What are all of the allowable characters for people's names? [closed]

There's good article by the W3C called Personal names around the world that explains the problems (and possible solutions) pretty well (it was originally a two-part blog post by Richard Ishida: part 1 and part 2)

Personally I'd say: support every printable Unicode-Character and to be safe provide just a single field "name" that contains the full, formatted name. This way you can store pretty much every form of name. You might need a more structured storage, but then don't expect to be able to store every single combination in a structured form, as there are simply too many different ones.

Whitelisting characters that could appear in a person's name is the wrong way to go, if you ask me. Sure, [A-Za-z] is a fair starting point, but, as you said, you get problems with "European" names.
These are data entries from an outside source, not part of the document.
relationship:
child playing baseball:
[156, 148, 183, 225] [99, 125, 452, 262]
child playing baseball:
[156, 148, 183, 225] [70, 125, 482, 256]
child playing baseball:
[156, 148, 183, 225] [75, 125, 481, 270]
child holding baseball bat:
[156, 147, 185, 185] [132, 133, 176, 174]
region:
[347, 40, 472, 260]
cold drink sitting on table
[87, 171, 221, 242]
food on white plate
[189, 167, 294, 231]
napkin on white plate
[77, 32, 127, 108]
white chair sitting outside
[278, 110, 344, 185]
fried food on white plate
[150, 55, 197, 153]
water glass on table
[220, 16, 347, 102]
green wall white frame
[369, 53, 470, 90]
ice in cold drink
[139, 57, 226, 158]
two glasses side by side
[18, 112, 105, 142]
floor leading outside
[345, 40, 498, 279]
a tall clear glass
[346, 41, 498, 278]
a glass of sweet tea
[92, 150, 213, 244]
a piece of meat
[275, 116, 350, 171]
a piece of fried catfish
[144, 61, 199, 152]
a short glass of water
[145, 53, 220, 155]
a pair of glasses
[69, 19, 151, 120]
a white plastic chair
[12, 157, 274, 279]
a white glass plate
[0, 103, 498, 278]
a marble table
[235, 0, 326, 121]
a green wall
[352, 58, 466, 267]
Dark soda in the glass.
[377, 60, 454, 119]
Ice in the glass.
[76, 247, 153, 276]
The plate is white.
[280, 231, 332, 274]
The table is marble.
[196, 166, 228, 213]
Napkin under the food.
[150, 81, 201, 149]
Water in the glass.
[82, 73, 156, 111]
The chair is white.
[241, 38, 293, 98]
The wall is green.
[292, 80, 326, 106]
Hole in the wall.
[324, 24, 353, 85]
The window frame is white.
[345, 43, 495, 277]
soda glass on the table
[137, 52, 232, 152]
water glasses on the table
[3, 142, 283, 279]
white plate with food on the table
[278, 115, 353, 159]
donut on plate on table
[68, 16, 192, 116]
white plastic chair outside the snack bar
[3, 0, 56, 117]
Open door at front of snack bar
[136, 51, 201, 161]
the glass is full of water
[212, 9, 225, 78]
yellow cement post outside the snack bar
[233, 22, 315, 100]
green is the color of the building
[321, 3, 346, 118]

So you map all the umlauts, circumflexes and those. What about Chinese names? Japanese? Indian? Hebrew? You're entering a battle against wind turbines.

If you absolutely must check the validity of someone's name, I'd suggest doing a modest blacklist of certain characters. Braces, mathematical characters, some punctuation and such might be safe to ignore. But I'd be cautious, if I were you.
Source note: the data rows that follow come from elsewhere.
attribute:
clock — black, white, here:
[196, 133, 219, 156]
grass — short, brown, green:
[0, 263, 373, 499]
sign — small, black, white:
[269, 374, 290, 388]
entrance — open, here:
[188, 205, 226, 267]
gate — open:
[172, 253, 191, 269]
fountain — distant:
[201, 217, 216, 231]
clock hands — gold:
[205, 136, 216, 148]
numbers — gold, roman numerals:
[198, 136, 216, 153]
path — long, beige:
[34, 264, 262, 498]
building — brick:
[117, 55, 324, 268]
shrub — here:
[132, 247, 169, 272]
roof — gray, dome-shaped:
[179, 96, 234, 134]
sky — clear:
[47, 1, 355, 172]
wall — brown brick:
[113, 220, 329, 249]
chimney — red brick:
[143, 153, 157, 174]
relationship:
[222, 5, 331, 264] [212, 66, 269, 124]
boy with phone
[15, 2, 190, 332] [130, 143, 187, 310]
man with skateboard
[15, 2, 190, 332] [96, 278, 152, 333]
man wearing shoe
It might be best to just accept whatever comes in. UTF-16 should be today's overkill character set, that should be adequate for some years to come.

Edit: As for your question about name length and amount of names. If you really want people to write their real and complete names, I guess the only foolproof answer to both of those questions would be "infinite". Not being able to whip out any real examples for human beings, but surely there are analogous examples for humans as the native name for the city of Bangkok.

I don't think there's a definitive answer. After all, some people have names that can't even be expressed in UTF-16...

Prince symbol

There are some odd people out there, who will give their kids the craziest of names, including putting in weird punctuation, accents that don't exist in their own language, etc.

However, you can place arbitrary restrictions on your database. If you want to you can insist on 7 bit ASCII names. It's slightly rude to users, but they'll live with it. It certainly makes searching easier.

My colleague's daughter is named Amélie. But even some (not all!) official British government web sites ("Please enter the name exactly as shown on the birth certificate") won't accept the unicode, so he has to use 'Amelie' instead.